## Requirement
From the records, return each line that has the word "apoyo" in it.

::: Records provided

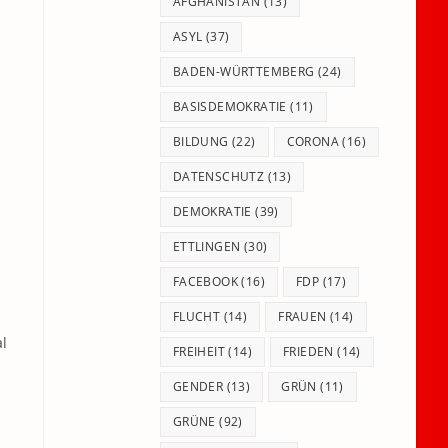
panel.
AFGHANISTAN
(13)
ASYL
(37)
BADEN-WÜRTTEMBERG
(24)
BASISDEMOKRATIE
(11)
BILDUNG
(22)
CORONA
(16)
DATENSCHUTZ
(13)
DEMOKRATIE
(39)
ETTLINGEN
(30)
FACEBOOK
(16)
FDP
(17)
FLUCHT
(14)
FRAUEN
(14)
al
FREIHEIT
(14)
FRIEDEN
(14)
GENDER
(13)
GRÜN
(11)
GRÜNE
(92)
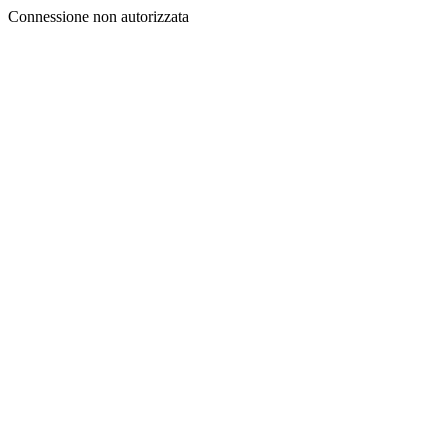
Connessione non autorizzata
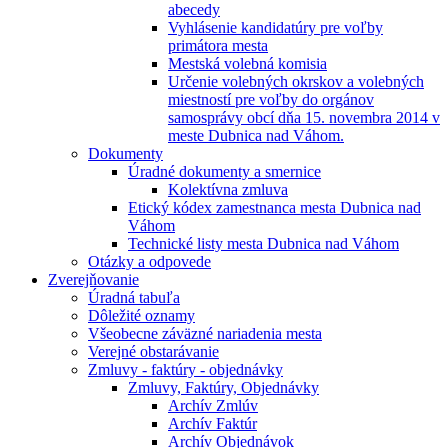
abecedy
Vyhlásenie kandidatúry pre voľby
primátora mesta
Mestská volebná komisia
Určenie volebných okrskov a volebných
miestností pre voľby do orgánov
samosprávy obcí dňa 15. novembra 2014 v
meste Dubnica nad Váhom.
Dokumenty
Úradné dokumenty a smernice
Kolektívna zmluva
Etický kódex zamestnanca mesta Dubnica nad
Váhom
Technické listy mesta Dubnica nad Váhom
Otázky a odpovede
Zverejňovanie
Úradná tabuľa
Dôležité oznamy
Všeobecne záväzné nariadenia mesta
Verejné obstarávanie
Zmluvy - faktúry - objednávky
Zmluvy, Faktúry, Objednávky
Archív Zmlúv
Archív Faktúr
Archív Objednávok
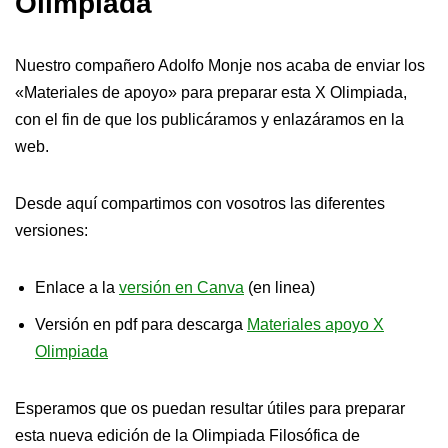
Olimpiada
Nuestro compañero Adolfo Monje nos acaba de enviar los
«Materiales de apoyo» para preparar esta X Olimpiada,
con el fin de que los publicáramos y enlazáramos en la
web.
Desde aquí compartimos con vosotros las diferentes
versiones:
Enlace a la
versión en Canva
(en linea)
Versión en pdf para descarga
Materiales apoyo X
Olimpiada
Esperamos que os puedan resultar útiles para preparar
esta nueva edición de la Olimpiada Filosófica de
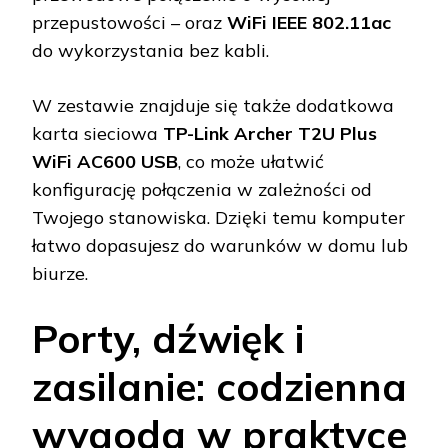
przepustowości – oraz
WiFi IEEE 802.11ac
do wykorzystania bez kabli.
W zestawie znajduje się także dodatkowa
karta sieciowa
TP-Link Archer T2U Plus
WiFi AC600 USB
, co może ułatwić
konfigurację połączenia w zależności od
Twojego stanowiska. Dzięki temu komputer
łatwo dopasujesz do warunków w domu lub
biurze.
Porty, dźwięk i
zasilanie: codzienna
wygoda w praktyce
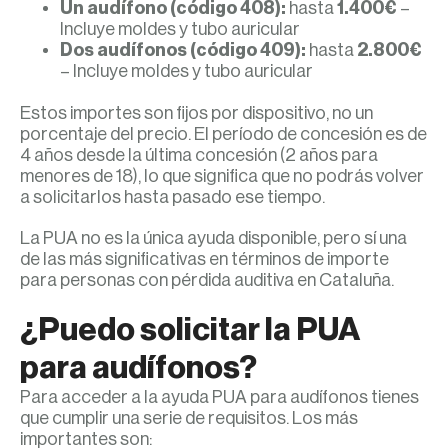
Un audífono (código 408):
hasta
1.400€
–
Incluye moldes y tubo auricular
Dos audífonos (código 409):
hasta
2.800€
– Incluye moldes y tubo auricular
Estos importes son fijos por dispositivo, no un
porcentaje del precio. El período de concesión es de
4 años desde la última concesión (2 años para
menores de 18), lo que significa que no podrás volver
a solicitarlos hasta pasado ese tiempo.
La PUA no es la única ayuda disponible, pero sí una
de las más significativas en términos de importe
para personas con pérdida auditiva en Cataluña.
¿Puedo solicitar la PUA
para audífonos?
Para acceder a la ayuda PUA para audífonos tienes
que cumplir una serie de requisitos. Los más
importantes son:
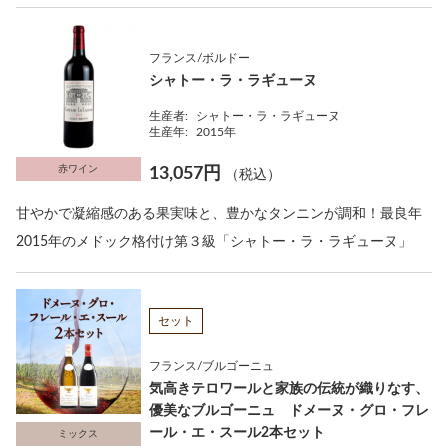
フランス/ボルドー
シャトー・ラ・ラギューヌ
生産者:
シャトー・ラ・ラギューヌ
生産年:
2015年
赤ワイン
13,057円
（税込）
甘やかで凝縮感のある果実味と、豊かなタンニンが調和！最良年
2015年のメドック格付け第３級「シャトー・ラ・ラギューヌ」
セット
フランス/ブルゴーニュ
気高きテロワールと家族の伝統が織りなす、
優美なブルゴーニュ ドメーヌ・グロ・フレ
ール・エ・スール2本セット
ミックス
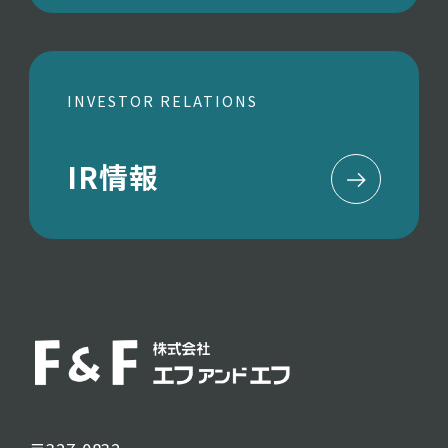
INVESTOR RELATIONS
IR情報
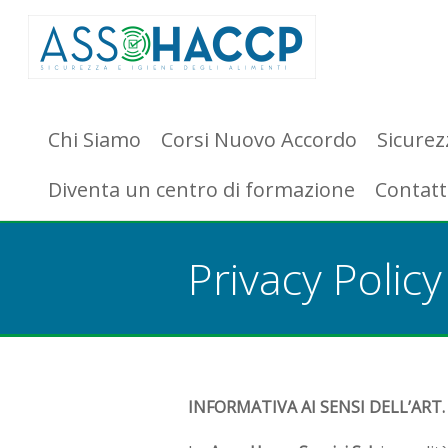
Chi Siamo
Corsi Nuovo Accordo
Sicurez
Diventa un centro di formazione
Contatt
Privacy Policy
You are here:
INFORMATIVA AI SENSI DELL’ART.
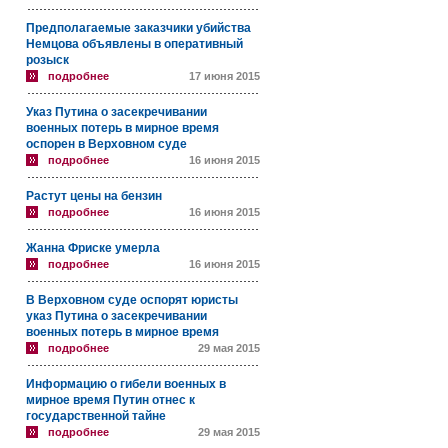
Предполагаемые заказчики убийства
Немцова объявлены в оперативный
розыск
подробнее
17 июня 2015
Указ Путина о засекречивании
военных потерь в мирное время
оспорен в Верховном суде
подробнее
16 июня 2015
Растут цены на бензин
подробнее
16 июня 2015
Жанна Фриске умерла
подробнее
16 июня 2015
В Верховном суде оспорят юристы
указ Путина о засекречивании
военных потерь в мирное время
подробнее
29 мая 2015
Информацию о гибели военных в
мирное время Путин отнес к
государственной тайне
подробнее
29 мая 2015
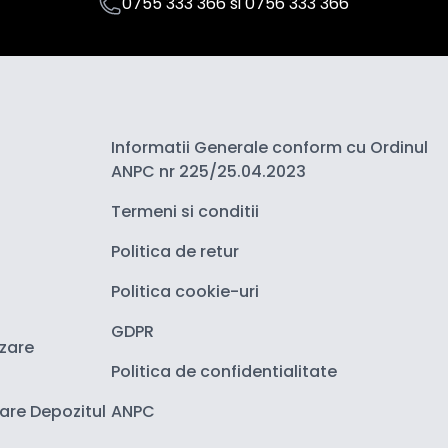
0755 333 366
si
0756 333 366
Informatii Generale conform cu Ordinul
ANPC nr 225/25.04.2023
Termeni si conditii
Politica de retur
Politica cookie-uri
GDPR
izare
Politica de confidentialitate
zare Depozitul
ANPC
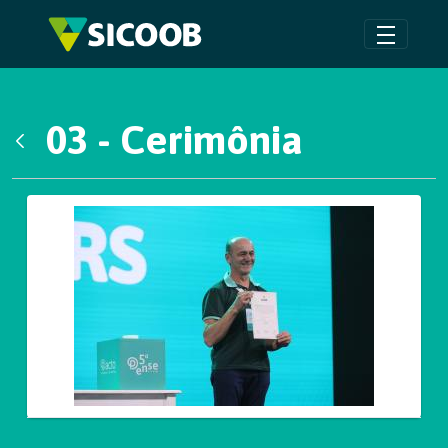
Pular para o Conteúdo principal
03 - Cerimônia
Voltar
Galeria de Mídias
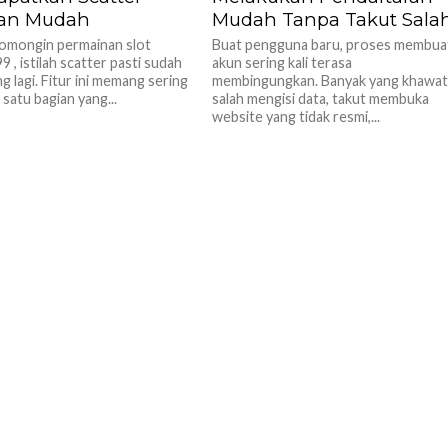
an Mudah
Mudah Tanpa Takut Sala
omongin permainan slot
Buat pengguna baru, proses membua
, istilah scatter pasti sudah
akun sering kali terasa
ng lagi. Fitur ini memang sering
membingungkan. Banyak yang khawat
h satu bagian yang...
salah mengisi data, takut membuka
website yang tidak resmi,...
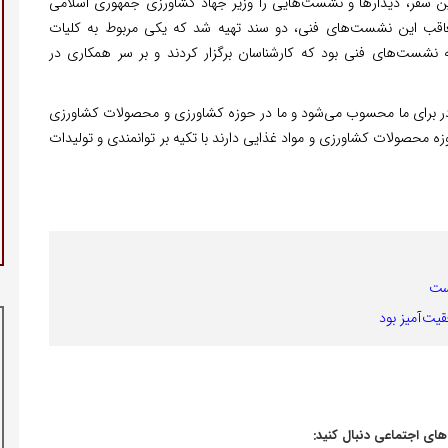
ین سفر، دیدارها و نشست‌هایی را وزیر جهاد کشاورزی جمهوری اسلامی
عاقب این نشست‌های فنی، دو سند تهیه شد که یکی مربوط به کلیات
شست‌های فنی بود که کارشناسان برگزار کردند و بر سر همکاری در
ادر برای ما محسوب می‌شود و ما در حوزه کشاورزی و محصولات کشاورزی
ه محصولات کشاورزی و مواد غذایی دارند با تکیه بر توانمندی و تولیدات
است
یت‌آمیز بود
‌های اجتماعی دنبال کنید:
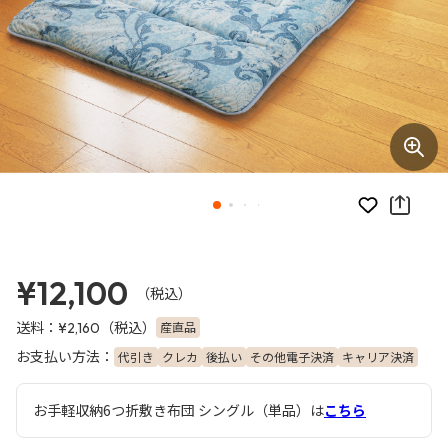
お気に入り
¥12,100
（税込）
送料：
（税込）
産直品
¥2,160
お支払い方法：
代引き
クレカ
後払い
その他電子決済
キャリア決済
お手軽収納6つ折敷き布団 シングル（単品）は
こちら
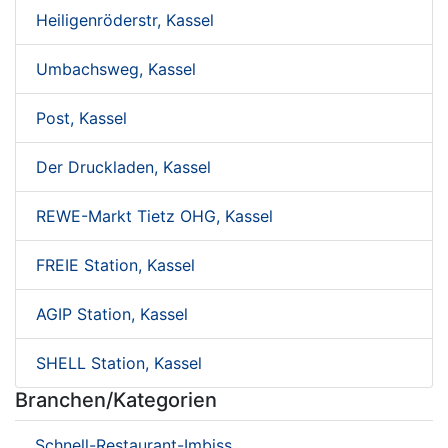
Heiligenröderstr, Kassel
Umbachsweg, Kassel
Post, Kassel
Der Druckladen, Kassel
REWE-Markt Tietz OHG, Kassel
FREIE Station, Kassel
AGIP Station, Kassel
SHELL Station, Kassel
Branchen/Kategorien
Schnell-Restaurant-Imbiss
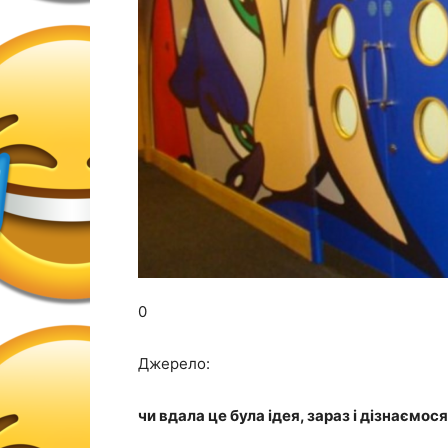
0
Джерело:
чи вдала це була ідея, зараз і дізнаємося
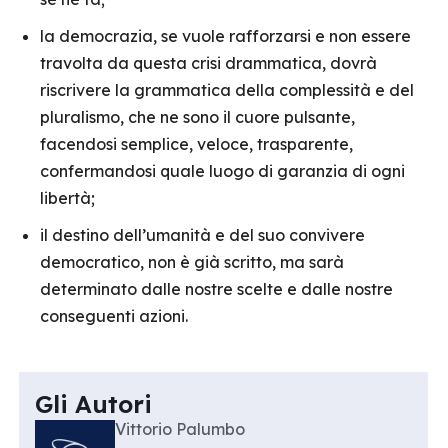
la democrazia, se vuole rafforzarsi e non essere
travolta da questa crisi drammatica, dovrà
riscrivere la grammatica della complessità e del
pluralismo, che ne sono il cuore pulsante,
facendosi semplice, veloce, trasparente,
confermandosi quale luogo di garanzia di ogni
libertà;
il destino dell’umanità e del suo convivere
democratico, non è già scritto, ma sarà
determinato dalle nostre scelte e dalle nostre
conseguenti azioni.
Gli Autori
Vittorio Palumbo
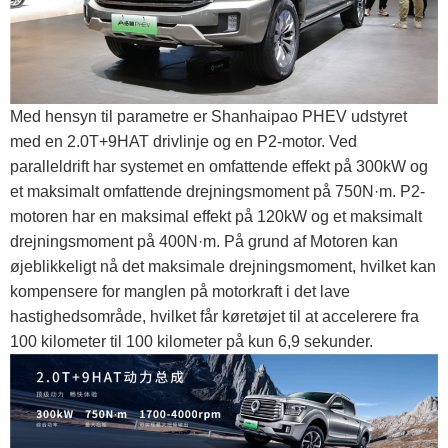
Med hensyn til parametre er Shanhaipao PHEV udstyret
med en 2.0T+9HAT drivlinje og en P2-motor. Ved
paralleldrift har systemet en omfattende effekt på 300kW og
et maksimalt omfattende drejningsmoment på 750N·m. P2-
motoren har en maksimal effekt på 120kW og et maksimalt
drejningsmoment på 400N·m. På grund af Motoren kan
øjeblikkeligt nå det maksimale drejningsmoment, hvilket kan
kompensere for manglen på motorkraft i det lave
hastighedsområde, hvilket får køretøjet til at accelerere fra
100 kilometer til 100 kilometer på kun 6,9 sekunder.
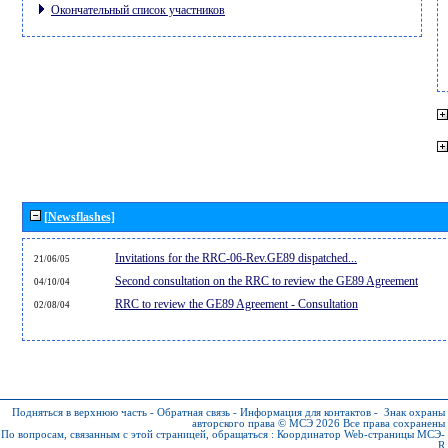
Окончательный список участников
[Newsflashes]
Invitations for the RRC-06-Rev.GE89 dispatched...
21/06/05
Second consultation on the RRC to review the GE89 Agreement
04/10/04
RRC to review the GE89 Agreement - Consultation
02/08/04
Подняться в верхнюю часть
-
Обратная связь
-
Информация для контактов
-
Знак охраны
авторского права © МСЭ 2026
Все права сохранены
По вопросам, связанным с этой страницей, обращаться :
Координатор Web-страницы МСЭ-
R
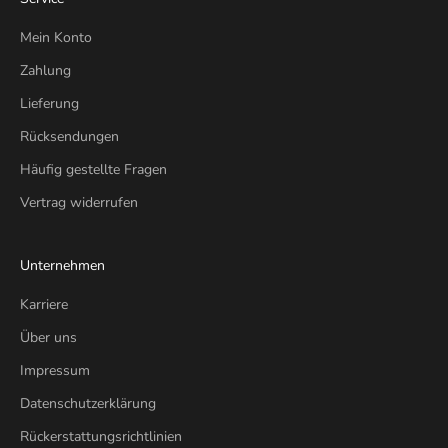
Mein Konto
Zahlung
Lieferung
Rücksendungen
Häufig gestellte Fragen
Vertrag widerrufen
Unternehmen
Karriere
Über uns
Impressum
Datenschutzerklärung
Rückerstattungsrichtlinien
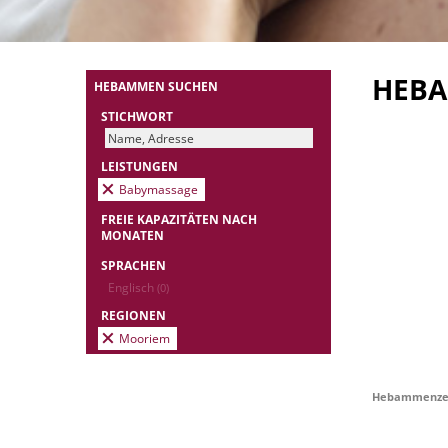
HEB
HEBAMMEN SUCHEN
STICHWORT
LEISTUNGEN
Babymassage
FREIE KAPAZITÄTEN NACH
MONATEN
SPRACHEN
Englisch
(0)
REGIONEN
Mooriem
Hebammenzen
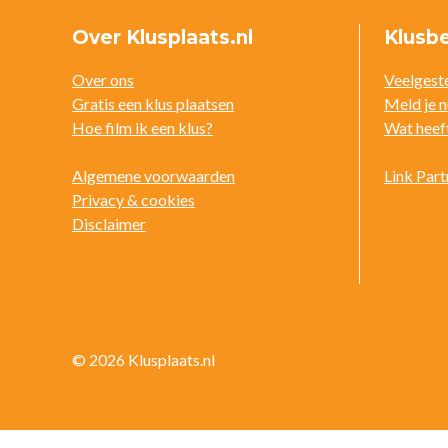
Over Klusplaats.nl
Klusbe
Over ons
Veelgeste
Gratis een klus plaatsen
Meld je n
Hoe film ik een klus?
Wat heeft
Algemene voorwaarden
Link Part
Privacy & cookies
Disclaimer
© 2026 Klusplaats.nl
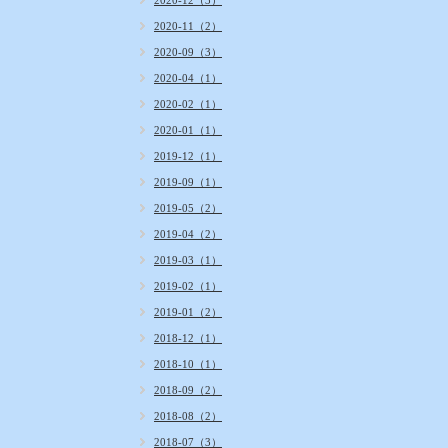
2020-12（3）
2020-11（2）
2020-09（3）
2020-04（1）
2020-02（1）
2020-01（1）
2019-12（1）
2019-09（1）
2019-05（2）
2019-04（2）
2019-03（1）
2019-02（1）
2019-01（2）
2018-12（1）
2018-10（1）
2018-09（2）
2018-08（2）
2018-07（3）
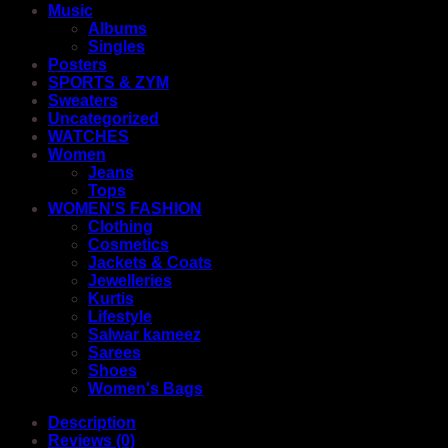
Music
Albums
Singles
Posters
SPORTS & ZYM
Sweaters
Uncategorized
WATCHES
Women
Jeans
Tops
WOMEN'S FASHION
Clothing
Cosmetics
Jackets & Coats
Jewelleries
Kurtis
Lifestyle
Salwar kameez
Sarees
Shoes
Women's Bags
Description
Reviews (0)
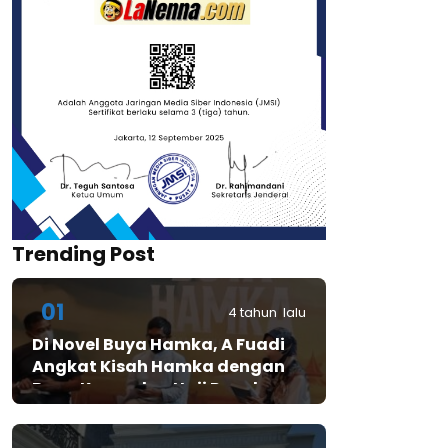
Trending Post
01
4 tahun lalu
Di Novel Buya Hamka, A Fuadi
Angkat Kisah Hamka dengan
Bung Karno dan Haji Rasul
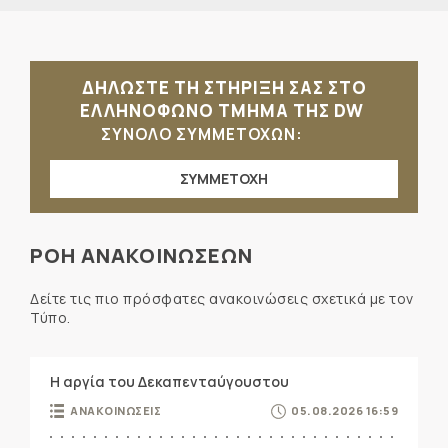
ΔΗΛΩΣΤΕ ΤΗ ΣΤΗΡΙΞΗ ΣΑΣ ΣΤΟ
ΕΛΛΗΝΟΦΩΝΟ ΤΜΗΜΑ ΤΗΣ DW
ΣΥΝΟΛΟ ΣΥΜΜΕΤΟΧΩΝ:
ΣΥΜΜΕΤΟΧΗ
ΡΟΗ ΑΝΑΚΟΙΝΩΣΕΩΝ
Δείτε τις πιο πρόσφατες ανακοινώσεις σχετικά με τον
Τύπο.
Η αργία του Δεκαπενταύγουστου
ΑΝΑΚΟΙΝΩΣΕΙΣ
05.08.2026 16:59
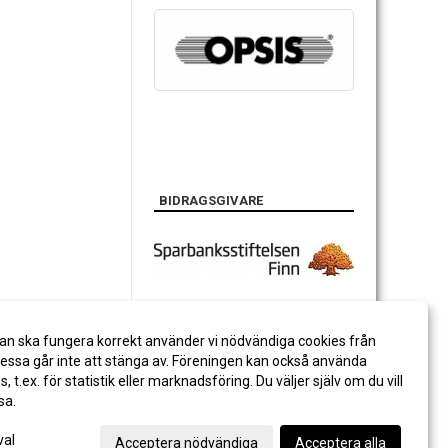
BIDRAGSGIVARE
an ska fungera korrekt använder vi nödvändiga cookies från
ssa går inte att stänga av. Föreningen kan också använda
es, t.ex. för statistik eller marknadsföring. Du väljer själv om du vill
sa.
val
Acceptera nödvändiga
Acceptera alla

::::::

## Reply
«Materiales de apoyo» para preparar esta X Olimpiada,
Materiales apoyo X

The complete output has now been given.